**TASK**: In the entries that follow, which lines hold the string "reset"? List them.

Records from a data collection

··········

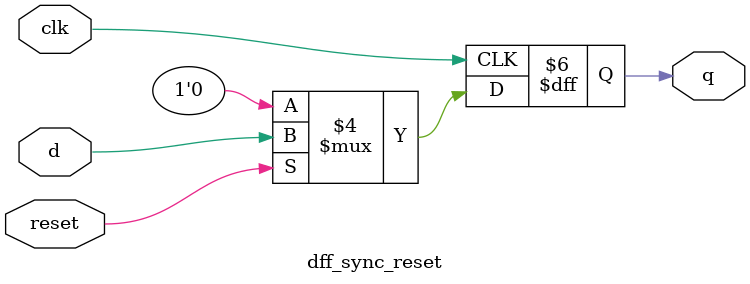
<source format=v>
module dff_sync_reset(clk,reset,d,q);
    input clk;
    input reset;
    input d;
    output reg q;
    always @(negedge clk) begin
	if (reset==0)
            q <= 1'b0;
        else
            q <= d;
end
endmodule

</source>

··········

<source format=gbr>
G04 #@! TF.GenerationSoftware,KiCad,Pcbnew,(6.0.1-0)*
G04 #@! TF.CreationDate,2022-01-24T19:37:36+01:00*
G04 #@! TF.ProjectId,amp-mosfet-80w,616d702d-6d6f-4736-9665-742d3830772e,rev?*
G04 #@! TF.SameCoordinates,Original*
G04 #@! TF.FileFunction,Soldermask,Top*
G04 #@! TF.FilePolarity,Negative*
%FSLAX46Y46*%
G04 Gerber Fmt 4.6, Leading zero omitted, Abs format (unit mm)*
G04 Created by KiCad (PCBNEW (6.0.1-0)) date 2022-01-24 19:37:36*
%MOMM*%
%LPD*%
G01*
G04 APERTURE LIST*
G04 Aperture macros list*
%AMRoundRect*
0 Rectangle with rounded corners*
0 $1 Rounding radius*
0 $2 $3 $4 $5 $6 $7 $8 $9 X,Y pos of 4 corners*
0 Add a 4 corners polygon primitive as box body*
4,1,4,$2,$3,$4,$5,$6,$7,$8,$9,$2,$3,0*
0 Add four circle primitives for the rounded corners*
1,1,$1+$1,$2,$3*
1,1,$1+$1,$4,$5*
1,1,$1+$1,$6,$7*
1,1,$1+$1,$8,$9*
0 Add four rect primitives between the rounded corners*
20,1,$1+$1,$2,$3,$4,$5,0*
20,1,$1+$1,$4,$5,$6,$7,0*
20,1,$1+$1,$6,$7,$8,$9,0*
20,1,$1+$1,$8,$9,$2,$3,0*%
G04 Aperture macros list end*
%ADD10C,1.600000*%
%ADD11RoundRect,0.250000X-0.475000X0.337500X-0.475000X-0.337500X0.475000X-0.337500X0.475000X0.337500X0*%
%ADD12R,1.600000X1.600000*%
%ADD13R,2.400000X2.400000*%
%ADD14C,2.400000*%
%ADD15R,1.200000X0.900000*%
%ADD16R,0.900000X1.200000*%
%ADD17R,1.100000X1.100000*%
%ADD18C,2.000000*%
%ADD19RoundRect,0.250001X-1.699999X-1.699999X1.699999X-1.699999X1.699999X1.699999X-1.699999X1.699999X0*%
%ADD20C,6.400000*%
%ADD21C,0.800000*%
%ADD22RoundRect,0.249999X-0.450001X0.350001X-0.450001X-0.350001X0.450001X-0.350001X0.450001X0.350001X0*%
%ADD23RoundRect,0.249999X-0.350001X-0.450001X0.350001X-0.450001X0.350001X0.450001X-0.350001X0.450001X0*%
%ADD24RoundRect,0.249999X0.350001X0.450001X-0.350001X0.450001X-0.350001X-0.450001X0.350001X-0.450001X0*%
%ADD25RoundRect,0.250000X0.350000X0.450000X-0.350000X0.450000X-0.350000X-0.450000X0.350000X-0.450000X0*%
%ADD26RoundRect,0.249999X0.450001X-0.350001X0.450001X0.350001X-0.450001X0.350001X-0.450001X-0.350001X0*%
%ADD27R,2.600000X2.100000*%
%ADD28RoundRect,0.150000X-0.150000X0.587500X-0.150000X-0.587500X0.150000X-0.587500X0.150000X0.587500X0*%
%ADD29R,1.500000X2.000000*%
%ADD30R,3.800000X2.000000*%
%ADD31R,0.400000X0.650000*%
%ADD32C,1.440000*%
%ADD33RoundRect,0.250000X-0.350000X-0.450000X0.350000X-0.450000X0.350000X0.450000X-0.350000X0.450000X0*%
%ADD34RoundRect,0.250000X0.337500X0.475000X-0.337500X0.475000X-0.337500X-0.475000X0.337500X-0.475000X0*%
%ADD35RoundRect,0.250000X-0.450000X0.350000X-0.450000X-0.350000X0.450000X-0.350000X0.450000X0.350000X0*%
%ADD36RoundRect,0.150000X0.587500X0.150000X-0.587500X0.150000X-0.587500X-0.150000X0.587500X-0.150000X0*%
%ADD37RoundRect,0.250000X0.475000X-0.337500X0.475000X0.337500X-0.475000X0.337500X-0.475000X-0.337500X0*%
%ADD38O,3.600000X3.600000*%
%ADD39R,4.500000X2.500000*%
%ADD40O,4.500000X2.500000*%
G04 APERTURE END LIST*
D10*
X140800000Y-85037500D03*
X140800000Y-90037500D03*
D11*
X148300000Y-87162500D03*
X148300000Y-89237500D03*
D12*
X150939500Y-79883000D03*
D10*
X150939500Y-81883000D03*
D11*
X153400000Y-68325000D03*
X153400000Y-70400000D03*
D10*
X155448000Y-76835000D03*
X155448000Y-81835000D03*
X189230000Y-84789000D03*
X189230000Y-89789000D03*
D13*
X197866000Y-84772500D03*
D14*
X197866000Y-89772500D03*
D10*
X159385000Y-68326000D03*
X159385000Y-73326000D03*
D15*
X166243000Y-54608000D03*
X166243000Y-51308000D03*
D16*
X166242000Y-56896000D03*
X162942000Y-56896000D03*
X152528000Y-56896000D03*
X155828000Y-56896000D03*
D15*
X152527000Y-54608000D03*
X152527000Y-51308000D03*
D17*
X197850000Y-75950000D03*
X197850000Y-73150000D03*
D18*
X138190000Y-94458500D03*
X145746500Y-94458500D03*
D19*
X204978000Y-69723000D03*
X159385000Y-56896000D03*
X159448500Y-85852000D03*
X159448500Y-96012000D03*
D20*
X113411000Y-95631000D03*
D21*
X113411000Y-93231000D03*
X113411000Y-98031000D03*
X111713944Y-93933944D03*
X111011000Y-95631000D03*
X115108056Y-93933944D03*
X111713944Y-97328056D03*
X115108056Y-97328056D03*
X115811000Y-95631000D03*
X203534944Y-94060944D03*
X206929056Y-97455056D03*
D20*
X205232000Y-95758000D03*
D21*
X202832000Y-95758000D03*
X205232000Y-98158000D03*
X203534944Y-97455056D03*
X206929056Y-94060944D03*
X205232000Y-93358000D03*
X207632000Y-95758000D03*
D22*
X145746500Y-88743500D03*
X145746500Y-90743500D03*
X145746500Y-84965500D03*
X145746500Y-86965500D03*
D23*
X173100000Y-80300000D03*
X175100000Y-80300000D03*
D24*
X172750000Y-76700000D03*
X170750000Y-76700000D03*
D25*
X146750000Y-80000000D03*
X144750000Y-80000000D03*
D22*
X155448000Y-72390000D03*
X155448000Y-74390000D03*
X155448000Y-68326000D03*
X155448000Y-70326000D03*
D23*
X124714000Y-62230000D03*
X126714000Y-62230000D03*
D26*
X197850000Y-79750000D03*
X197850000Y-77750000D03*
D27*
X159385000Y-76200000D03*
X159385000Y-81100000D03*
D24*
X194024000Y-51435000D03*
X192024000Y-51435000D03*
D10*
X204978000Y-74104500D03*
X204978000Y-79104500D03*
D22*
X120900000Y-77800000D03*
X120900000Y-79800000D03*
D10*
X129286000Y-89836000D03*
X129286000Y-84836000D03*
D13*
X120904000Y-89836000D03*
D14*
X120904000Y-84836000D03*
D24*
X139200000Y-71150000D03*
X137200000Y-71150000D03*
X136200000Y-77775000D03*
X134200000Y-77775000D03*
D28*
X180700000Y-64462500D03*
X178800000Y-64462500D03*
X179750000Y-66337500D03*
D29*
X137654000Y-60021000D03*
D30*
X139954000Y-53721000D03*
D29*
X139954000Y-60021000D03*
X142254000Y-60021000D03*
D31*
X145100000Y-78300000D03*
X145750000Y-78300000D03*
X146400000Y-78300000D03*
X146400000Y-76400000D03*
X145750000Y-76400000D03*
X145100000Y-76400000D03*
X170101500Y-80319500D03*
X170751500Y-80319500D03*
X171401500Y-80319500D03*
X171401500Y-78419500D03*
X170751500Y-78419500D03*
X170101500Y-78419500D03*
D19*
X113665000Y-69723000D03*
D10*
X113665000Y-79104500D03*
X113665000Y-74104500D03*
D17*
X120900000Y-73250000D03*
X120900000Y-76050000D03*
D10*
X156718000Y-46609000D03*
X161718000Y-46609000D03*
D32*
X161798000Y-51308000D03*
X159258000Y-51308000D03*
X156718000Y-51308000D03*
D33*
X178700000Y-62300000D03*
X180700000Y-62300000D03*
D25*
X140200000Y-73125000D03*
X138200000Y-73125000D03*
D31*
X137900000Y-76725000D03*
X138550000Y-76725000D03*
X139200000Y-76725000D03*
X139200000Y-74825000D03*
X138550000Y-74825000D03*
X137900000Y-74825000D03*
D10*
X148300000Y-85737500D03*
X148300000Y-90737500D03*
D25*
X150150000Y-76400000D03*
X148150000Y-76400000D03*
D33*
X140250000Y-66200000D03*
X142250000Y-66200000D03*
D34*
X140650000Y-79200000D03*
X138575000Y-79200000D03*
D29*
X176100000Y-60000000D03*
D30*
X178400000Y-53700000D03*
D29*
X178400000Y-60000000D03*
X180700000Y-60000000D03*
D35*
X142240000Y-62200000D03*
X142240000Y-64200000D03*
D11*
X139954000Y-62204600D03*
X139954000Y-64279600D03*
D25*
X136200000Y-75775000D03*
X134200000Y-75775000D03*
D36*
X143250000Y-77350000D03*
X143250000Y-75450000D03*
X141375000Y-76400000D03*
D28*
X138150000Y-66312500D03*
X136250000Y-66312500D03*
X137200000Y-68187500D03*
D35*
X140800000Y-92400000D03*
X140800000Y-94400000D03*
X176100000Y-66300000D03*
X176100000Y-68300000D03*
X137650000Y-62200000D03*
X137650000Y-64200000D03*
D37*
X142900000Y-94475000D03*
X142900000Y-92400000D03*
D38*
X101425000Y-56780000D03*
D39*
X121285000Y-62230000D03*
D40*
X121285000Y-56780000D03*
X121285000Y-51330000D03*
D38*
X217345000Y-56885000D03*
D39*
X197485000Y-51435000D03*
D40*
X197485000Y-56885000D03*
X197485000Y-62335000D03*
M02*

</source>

··········

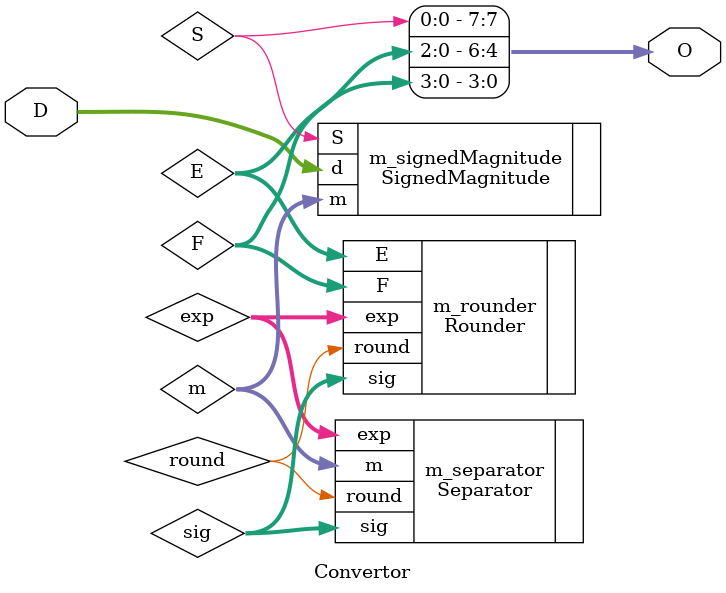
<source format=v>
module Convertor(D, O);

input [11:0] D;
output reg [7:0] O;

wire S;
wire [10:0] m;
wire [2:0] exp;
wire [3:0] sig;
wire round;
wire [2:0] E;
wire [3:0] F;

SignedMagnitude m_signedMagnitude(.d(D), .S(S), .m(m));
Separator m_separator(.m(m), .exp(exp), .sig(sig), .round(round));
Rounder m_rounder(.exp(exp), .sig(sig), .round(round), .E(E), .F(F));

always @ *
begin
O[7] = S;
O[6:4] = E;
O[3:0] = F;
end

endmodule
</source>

··········

**RESULT**:
module dff_sync_reset(clk,reset,d,q);
    input reset;
	if (reset==0)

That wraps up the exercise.